Joint position lists
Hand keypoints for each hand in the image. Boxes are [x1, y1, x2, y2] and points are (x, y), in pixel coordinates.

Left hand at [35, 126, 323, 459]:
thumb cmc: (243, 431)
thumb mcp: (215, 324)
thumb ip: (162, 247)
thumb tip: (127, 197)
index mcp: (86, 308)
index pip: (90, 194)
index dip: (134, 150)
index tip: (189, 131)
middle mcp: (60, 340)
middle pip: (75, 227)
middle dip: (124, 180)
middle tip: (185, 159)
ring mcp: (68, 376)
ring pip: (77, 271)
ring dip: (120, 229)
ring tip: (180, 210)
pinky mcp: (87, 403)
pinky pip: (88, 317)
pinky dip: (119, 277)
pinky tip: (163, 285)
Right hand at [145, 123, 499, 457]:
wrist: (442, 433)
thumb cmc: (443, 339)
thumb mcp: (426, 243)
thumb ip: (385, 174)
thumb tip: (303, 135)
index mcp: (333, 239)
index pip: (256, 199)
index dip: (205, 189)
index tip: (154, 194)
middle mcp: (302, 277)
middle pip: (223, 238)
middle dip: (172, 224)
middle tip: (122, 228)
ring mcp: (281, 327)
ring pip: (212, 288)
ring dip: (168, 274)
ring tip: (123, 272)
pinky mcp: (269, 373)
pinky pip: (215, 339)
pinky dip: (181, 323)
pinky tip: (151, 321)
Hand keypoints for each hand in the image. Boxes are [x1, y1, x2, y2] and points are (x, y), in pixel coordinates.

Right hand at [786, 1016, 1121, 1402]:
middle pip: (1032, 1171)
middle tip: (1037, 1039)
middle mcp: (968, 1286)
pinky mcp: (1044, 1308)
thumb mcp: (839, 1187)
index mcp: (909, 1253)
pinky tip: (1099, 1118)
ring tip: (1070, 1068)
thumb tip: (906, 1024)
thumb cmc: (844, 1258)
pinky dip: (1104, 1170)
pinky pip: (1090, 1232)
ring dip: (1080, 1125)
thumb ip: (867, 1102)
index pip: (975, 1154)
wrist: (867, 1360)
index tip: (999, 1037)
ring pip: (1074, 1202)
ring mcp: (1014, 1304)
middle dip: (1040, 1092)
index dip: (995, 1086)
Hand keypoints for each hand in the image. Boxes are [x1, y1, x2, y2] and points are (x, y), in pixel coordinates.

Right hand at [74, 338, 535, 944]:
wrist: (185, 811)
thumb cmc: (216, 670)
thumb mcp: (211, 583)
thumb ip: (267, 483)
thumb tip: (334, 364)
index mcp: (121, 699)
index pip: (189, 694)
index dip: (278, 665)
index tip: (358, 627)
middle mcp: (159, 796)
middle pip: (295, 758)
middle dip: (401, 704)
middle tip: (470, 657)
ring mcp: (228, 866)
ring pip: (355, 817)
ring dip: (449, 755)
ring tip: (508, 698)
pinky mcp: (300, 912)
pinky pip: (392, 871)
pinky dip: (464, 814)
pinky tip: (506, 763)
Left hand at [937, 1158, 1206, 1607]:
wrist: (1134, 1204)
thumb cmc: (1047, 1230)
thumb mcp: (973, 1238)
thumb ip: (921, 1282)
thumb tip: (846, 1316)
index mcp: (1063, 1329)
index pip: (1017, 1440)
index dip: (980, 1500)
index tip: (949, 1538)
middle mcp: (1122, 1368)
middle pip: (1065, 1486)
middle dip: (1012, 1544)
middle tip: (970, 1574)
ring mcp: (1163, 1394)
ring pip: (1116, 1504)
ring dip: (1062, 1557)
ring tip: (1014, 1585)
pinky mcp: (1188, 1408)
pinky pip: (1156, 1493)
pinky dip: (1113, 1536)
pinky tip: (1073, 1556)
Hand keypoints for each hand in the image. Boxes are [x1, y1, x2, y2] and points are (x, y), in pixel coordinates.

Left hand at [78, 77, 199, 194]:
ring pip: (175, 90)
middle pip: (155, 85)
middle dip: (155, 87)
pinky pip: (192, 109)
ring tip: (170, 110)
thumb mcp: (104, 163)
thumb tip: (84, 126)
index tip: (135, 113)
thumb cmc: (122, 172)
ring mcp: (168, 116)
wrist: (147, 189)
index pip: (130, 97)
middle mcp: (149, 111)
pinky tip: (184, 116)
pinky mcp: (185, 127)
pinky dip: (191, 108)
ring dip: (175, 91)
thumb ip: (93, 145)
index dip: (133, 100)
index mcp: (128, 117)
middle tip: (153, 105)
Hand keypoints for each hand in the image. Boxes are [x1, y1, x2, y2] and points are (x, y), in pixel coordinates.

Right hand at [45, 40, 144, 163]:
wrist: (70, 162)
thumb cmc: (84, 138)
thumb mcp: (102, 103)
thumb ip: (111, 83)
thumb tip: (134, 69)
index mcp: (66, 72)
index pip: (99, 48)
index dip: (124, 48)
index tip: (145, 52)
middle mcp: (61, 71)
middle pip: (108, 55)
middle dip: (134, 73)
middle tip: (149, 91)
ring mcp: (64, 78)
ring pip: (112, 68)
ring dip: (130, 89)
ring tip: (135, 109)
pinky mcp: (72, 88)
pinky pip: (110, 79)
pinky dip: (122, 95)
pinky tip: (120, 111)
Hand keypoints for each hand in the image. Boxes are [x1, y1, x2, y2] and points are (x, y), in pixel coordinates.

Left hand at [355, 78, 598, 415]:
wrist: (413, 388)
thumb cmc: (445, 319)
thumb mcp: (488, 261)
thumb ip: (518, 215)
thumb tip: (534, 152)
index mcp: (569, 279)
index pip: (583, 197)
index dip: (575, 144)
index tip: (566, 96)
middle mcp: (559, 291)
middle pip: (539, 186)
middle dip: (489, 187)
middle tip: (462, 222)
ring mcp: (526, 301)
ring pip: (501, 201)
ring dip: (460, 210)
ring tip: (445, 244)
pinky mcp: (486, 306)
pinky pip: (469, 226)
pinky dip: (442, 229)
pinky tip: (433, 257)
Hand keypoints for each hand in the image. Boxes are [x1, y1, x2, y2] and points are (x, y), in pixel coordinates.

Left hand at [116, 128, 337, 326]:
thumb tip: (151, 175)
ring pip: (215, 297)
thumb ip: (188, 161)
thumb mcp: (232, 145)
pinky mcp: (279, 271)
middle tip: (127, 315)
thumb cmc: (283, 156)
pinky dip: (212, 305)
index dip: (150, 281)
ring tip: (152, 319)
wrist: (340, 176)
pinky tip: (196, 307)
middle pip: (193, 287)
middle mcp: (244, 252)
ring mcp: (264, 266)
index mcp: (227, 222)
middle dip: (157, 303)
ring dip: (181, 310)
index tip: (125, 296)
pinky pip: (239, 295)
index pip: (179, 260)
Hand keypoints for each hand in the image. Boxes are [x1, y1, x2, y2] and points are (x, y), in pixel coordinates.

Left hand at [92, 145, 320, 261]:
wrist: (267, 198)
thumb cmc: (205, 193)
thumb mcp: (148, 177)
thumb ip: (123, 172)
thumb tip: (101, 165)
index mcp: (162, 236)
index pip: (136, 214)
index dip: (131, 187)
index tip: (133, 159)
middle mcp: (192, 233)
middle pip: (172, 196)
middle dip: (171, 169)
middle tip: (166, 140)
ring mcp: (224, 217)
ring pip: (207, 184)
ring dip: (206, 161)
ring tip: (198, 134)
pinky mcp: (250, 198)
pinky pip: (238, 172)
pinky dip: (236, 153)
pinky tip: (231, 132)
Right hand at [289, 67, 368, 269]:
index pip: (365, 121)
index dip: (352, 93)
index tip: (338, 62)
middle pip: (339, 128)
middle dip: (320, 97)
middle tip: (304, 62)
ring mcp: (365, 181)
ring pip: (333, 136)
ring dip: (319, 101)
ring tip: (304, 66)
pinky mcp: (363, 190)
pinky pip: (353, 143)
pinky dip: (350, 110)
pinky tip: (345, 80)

Assignment. Within the entries, find each line holding the string "Left". Reply with how many there are, as a number alone.

Task response. 6